■ 提示文 ■

......

IPv6はIPv4に比べて通信速度が速いといわれています。なぜなら帯域の幅に差があるからです。IPoE方式(IPv6)はPPPoEと比較し、異なる帯域幅の広い通信網などを経由してインターネットに接続します。

 

分かりやすく言えば高速道路の料金所です。料金所が2つしかなければ、交通量が多い場合、通過するのに時間がかかってしまいます。しかし料金所が4つあれば効率は2倍上がるため、スムーズに通過できますよね。

 

このようにIPv6でのみ利用できるIPoE方式はPPPoEと比較して通信速度が速いといわれているのです。ただし、間違われやすいのはIPv6なら何でも早いわけではないという点です。通信速度が速いのはIPv6-IPoEだけであり、IPv6-PPPoEはIPv4と変わらない通信速度なので注意しましょう。

 

IPv6のデメリット

IPv6のデメリットは、IPv6に未対応のWEBサイトやアプリでは利用できないという点です。Google、YouTube、Facebook、Wikipediaといった大規模なWEBサイトや官公庁のHPなどはIPv6に対応していますが、現状では未対応のサイトも未だ数多く存在しています。したがって、IPv6のみでは満足にインターネットを利用することができないのです。

 

◇IPv4との互換性がない

新時代を担っていくであろうIPv6ですが、実は標準プロトコルであるIPv4との互換性がありません。そのため、IPv4をベースとするホストとの通信を直接行うことができない問題があります。

......

(抽出された記録)

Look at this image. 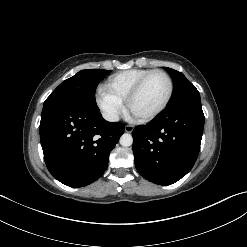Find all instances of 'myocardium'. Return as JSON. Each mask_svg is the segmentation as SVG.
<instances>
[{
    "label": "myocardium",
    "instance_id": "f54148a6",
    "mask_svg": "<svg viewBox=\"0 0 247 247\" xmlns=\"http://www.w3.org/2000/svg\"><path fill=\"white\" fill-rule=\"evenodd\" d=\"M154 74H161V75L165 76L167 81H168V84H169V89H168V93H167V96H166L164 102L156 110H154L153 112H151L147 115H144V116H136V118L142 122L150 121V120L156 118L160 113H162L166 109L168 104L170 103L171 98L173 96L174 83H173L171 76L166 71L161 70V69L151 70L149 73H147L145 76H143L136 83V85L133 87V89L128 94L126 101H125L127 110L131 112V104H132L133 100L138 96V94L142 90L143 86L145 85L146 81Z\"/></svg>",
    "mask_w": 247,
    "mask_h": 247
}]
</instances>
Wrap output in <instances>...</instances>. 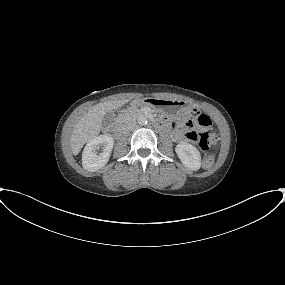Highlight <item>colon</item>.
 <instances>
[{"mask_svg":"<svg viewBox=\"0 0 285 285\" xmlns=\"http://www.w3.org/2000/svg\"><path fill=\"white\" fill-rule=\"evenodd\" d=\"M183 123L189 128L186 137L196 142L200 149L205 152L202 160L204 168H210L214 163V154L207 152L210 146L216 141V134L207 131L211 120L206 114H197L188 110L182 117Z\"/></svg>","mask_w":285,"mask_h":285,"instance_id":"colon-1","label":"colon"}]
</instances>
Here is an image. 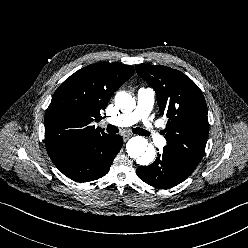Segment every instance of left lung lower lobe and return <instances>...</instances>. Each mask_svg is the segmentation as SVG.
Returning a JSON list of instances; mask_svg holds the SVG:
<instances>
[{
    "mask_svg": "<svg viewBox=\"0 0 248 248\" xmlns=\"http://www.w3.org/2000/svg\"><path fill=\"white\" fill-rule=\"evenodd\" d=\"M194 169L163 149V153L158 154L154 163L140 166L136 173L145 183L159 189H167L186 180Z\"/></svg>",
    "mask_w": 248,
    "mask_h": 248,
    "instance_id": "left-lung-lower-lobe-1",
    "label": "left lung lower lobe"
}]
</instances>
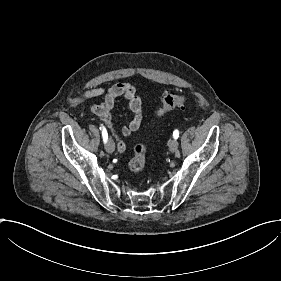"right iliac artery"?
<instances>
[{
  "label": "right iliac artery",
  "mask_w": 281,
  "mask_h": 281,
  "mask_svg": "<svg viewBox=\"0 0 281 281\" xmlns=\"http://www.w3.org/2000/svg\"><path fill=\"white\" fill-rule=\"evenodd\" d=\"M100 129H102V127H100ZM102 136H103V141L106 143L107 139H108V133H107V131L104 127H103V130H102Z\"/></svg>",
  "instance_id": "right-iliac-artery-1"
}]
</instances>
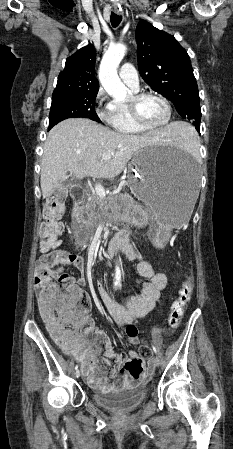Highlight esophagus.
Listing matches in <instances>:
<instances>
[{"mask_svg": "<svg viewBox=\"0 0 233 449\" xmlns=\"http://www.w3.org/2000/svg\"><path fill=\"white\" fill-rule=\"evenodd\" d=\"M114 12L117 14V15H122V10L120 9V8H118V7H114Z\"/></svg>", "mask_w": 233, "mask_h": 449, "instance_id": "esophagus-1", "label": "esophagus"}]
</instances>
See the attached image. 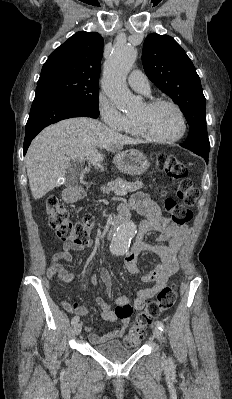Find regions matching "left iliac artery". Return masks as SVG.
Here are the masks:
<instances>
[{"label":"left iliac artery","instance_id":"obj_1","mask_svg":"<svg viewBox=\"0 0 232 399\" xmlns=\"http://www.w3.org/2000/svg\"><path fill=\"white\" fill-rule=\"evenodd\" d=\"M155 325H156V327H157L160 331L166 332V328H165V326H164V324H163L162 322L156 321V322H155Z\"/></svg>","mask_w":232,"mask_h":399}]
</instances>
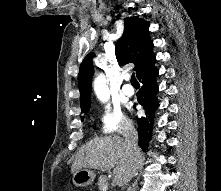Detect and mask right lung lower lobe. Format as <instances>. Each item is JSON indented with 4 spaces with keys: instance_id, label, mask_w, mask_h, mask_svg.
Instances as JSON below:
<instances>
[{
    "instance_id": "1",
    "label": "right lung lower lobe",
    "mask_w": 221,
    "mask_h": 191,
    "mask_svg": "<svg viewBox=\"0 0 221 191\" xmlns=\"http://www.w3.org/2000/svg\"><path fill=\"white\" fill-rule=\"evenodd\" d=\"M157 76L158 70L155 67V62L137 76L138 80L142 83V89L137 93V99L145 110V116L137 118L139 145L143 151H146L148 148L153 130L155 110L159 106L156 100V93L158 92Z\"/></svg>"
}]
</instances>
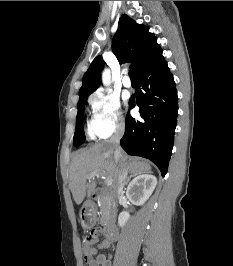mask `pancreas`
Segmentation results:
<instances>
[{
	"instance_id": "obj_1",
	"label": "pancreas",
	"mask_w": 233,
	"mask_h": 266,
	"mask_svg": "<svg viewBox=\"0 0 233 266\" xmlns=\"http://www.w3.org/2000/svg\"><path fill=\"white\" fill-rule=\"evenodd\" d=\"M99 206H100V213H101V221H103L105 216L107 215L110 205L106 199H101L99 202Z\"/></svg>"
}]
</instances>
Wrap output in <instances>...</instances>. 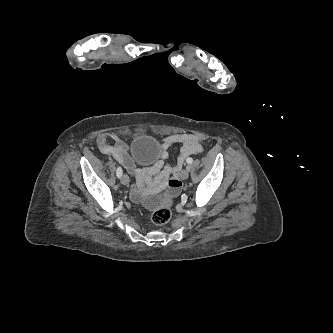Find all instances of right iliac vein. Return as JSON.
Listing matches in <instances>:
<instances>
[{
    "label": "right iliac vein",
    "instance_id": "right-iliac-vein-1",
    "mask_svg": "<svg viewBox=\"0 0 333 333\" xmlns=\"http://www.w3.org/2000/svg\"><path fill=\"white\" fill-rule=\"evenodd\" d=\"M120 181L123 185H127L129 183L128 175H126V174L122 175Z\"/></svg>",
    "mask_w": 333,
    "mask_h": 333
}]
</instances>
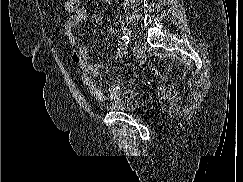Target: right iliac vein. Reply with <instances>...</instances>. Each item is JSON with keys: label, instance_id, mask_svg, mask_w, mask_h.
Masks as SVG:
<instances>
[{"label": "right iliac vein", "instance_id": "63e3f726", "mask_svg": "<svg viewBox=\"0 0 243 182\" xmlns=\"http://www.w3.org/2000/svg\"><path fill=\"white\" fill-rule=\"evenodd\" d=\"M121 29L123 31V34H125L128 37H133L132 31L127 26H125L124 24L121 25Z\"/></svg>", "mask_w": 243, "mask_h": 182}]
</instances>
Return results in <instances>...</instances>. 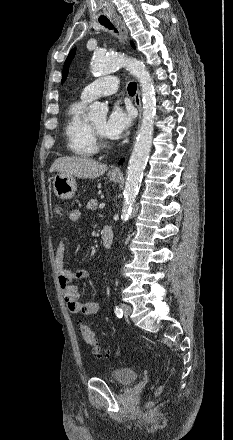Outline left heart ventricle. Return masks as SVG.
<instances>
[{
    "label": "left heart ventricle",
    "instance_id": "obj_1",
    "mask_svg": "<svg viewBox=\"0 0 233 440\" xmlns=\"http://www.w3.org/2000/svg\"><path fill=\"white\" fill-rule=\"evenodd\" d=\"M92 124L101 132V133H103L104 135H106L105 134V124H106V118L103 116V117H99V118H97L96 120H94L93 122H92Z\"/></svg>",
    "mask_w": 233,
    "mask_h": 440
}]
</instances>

......

■ 問題内容 ■
IPv6に関する文章の続きを、最後の文のあとから書きなさい。 記録はIPv6に関する文章とは無関係です。

■ 記述解答 ■
そんなIPv6のデメリットをカバーするのが変換装置です。IPv4にしか対応していないサイトへアクセスする際に、IPv6の通信網を利用しサイト直前でIPv4に変換することで、スムーズなアクセスを実現できます。

 

データは「IPv6にみせかけたIPv4」として変換装置を通るため、IPoE方式でもアクセスできる仕組みです。

 

◇IPv6-PPPoE方式は選ばない方が良い

PPPoE方式は最大通信速度が200Mbpsに制限されています。仮にNURO光のようなIPv6に対応している高速インターネットを使っていたとしてもIPoEではなくPPPoEで繋いでいたら200Mbpsしか出ません。せっかくの1Gbpsが意味ないことになってしまいます。

 

また、PPPoE方式は必ずネットワーク終端装置を通り抜けなければいけず、収容できるネットワーク数に限りがあります。例えば1つのネットワーク終端装置に100人のユーザー収容できる場合、101人目以降は空きが出るまで待たなくてはなりません。

 

結果、通信速度がさらに低下してしまい、「PPPoE=遅い」という式が成り立ってしまうのです。もし可能なのであれば、IPv6を使っている方ならIPoE方式でインターネットに接続することをオススメします。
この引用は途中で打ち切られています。